Quelle est la position du Vatican au sujet du Comité d’union du catholicisme?

La délégation vietnamienne a clairement déclaré au cours des entretiens, que la décision d’exiger des prêtres vietnamiens qu’il ne participent pas au Comité sous prétexte qu’ils ne doivent pas faire de politique, n’était pas adaptée au Vietnam, violait la législation vietnamienne ainsi que les droits civiques et humains des prêtres qui ont le droit de participer aux associations sociales et aux activités patriotiques.

Le chef de la délégation vaticane a répondu ainsi: le Saint-Siège ne proteste pas au sujet des prêtres qui participent aux organisations sociales et aux activités utiles au pays. Le Saint-Siège ne fait qu’interdire aux prêtres de participer aux organisations et aux activités politiques partisanes. La participation au Comité d’union est question de volontariat pour les prêtres.

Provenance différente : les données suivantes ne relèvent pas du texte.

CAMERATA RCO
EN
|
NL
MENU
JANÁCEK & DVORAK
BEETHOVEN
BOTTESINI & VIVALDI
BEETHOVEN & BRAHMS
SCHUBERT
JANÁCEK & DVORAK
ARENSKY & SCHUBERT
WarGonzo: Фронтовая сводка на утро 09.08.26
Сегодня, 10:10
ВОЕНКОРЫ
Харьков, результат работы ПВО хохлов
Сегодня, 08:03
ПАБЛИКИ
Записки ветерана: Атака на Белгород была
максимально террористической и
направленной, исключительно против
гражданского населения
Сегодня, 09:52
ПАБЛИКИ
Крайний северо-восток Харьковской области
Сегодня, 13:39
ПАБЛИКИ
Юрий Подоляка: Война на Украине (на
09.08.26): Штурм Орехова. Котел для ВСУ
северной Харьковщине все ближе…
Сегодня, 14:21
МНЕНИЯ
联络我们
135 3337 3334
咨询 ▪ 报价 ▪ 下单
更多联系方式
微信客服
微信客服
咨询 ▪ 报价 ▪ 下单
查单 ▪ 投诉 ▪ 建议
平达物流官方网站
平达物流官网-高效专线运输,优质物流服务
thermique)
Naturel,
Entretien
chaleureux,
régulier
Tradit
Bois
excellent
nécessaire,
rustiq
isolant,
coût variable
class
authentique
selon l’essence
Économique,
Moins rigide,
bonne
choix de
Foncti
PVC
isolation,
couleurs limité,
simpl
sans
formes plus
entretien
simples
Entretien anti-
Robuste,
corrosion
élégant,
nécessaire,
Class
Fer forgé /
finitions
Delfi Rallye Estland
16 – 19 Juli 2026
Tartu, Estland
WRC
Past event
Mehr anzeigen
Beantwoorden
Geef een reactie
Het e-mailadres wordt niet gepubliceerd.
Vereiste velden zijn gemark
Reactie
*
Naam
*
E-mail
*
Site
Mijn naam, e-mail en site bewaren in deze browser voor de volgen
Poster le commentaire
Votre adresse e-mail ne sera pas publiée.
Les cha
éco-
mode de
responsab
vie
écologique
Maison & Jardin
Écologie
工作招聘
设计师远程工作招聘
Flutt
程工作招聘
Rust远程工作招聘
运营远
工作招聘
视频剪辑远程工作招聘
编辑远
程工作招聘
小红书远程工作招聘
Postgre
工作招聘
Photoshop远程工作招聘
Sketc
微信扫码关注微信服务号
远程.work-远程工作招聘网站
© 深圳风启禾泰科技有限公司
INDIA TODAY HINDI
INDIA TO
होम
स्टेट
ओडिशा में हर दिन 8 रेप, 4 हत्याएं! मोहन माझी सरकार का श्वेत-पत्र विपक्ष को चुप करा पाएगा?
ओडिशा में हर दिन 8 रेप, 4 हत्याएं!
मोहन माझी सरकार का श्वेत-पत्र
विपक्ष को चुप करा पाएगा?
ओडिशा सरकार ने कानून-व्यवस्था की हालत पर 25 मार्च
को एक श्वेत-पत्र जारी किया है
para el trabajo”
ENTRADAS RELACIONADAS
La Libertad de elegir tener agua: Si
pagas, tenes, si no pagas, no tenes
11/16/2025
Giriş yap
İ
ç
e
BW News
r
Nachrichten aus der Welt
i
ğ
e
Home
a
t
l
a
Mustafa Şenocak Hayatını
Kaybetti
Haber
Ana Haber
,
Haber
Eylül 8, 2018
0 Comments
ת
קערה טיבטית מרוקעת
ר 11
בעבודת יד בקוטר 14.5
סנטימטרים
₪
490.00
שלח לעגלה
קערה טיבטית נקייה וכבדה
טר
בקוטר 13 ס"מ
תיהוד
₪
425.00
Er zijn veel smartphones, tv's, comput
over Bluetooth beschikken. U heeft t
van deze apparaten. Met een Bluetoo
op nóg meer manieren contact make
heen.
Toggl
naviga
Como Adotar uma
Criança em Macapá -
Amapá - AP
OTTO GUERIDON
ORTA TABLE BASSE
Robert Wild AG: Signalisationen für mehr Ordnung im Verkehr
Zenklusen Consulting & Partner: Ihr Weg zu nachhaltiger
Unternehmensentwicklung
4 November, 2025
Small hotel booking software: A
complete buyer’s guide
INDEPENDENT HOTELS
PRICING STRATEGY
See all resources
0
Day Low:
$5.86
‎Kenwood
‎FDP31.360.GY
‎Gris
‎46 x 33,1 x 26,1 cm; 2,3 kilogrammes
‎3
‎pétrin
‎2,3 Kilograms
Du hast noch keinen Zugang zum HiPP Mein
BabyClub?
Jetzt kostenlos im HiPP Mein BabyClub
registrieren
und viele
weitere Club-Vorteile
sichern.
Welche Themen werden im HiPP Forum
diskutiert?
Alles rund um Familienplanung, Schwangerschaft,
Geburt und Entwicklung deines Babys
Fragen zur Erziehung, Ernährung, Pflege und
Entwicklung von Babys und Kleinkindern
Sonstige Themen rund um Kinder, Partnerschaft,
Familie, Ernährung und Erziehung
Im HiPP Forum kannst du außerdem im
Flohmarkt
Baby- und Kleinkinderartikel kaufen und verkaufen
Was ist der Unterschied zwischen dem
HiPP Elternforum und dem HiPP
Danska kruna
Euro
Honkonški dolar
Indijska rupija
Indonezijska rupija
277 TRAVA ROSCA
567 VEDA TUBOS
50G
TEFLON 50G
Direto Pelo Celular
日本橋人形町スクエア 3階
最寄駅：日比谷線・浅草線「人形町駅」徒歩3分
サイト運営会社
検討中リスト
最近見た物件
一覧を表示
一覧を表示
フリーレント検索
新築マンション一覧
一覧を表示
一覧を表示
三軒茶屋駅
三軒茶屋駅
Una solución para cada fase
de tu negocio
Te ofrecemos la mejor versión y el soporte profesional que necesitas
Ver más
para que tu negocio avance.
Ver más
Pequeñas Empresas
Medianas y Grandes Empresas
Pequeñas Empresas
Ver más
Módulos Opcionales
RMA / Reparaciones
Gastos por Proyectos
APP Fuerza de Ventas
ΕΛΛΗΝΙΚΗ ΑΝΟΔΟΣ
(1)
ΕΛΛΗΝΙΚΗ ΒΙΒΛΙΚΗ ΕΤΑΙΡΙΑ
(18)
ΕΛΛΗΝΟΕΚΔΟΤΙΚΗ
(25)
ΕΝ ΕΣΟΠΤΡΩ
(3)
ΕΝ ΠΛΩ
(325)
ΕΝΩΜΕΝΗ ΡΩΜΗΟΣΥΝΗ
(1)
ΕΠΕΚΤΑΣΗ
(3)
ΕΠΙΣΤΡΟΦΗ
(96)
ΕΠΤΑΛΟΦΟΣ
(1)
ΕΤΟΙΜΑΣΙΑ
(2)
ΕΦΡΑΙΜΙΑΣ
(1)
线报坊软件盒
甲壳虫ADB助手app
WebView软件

Le Saint-Siège est loin du Vietnam; il ne saisit pas pleinement la situation, c’est pourquoi il confie aux évêques la décision en ce domaine.

Pouvez-vous nous faire connaître quelle est l’opinion des évêques vietnamiens en ce domaine?

Le bureau des Affaires religieuses a rencontré le président, le secrétaire général de la Conférence épiscopale; il leur a réitéré l’opinion du gouvernement concernant le Comité d’union du catholicisme; il a estimé que les évêques ne devaient pas empêcher les prêtres de participer à cette organisation mais, au contraire, de mettre en pratique la déclaration de Mgr Nguyên Minh Nhât, lors d’une rencontre avec le gouvernement à l’occasion de la récente réunion de la conférence épiscopale: « Il s’agit d’une vieille affaire (); la conférence épiscopale ne défend pas aux prêtres de participer aux activités du Comité à condition qu’ils accomplissent leur ministère pastoral ».

A cette occasion, j’ajoute que lors de notre travail avec la délégation du Saint-Siège nous avons franchement fait remarquer que, tandis que le Saint-Siège s’oppose à la participation des prêtres vietnamiens aux activités du Comité d’union et des organismes sociaux issus du suffrage populaire, appelées par lui activités politiques, en revanche, il laisse, sur son territoire et dans des pays étrangers, un certain nombre de prêtres vietnamiens mener une activité politique contre le Vietnam; ainsi, Mgr Tran Van Hoai qui appelle les représentants à l’étranger des cinq religions vietnamiennes à se rassembler pour diffamer et calomnier le gouvernement vietnamien. Mgr Hoai incite et encourage les fidèles catholiques vietnamiens à l’étranger a renforcer leurs activités politiques conte le Vietnam et considère qu’il s’agit là d’activités apostoliques. De tels actes, en témoignant de l’absence de bonne volonté à l’égard du Vietnam constituent un obstacle à la normalisation des relations entre les deux parties. Mgr Celli a promis qu’il ferait part aux responsables du Vatican des remarques précédentes pour trouver des mesures qui puissent éliminer les obstacles sur la route de la mise en place de relations normales entre le Saint-Siège et le gouvernement du Vietnam.

Quelle est votre appréciation des résultats obtenus au cours de ce voyage de la délégation du Saint-Siège?

Les deux délégations ont affirmé que ces résultats étaient positifs. Leur dialogue a eu lieu dans un climat de bonne volonté, de franchise, de compréhension et de respect mutuels. Des deux côtés, on s’est efforcé de collaborer en vue d’éliminer progressivement les obstacles aux relations mutuelles. Dans cet esprit, le Saint-Siège et le Vatican pensent que ce dernier voyage a fait progresser l’état de leur relations.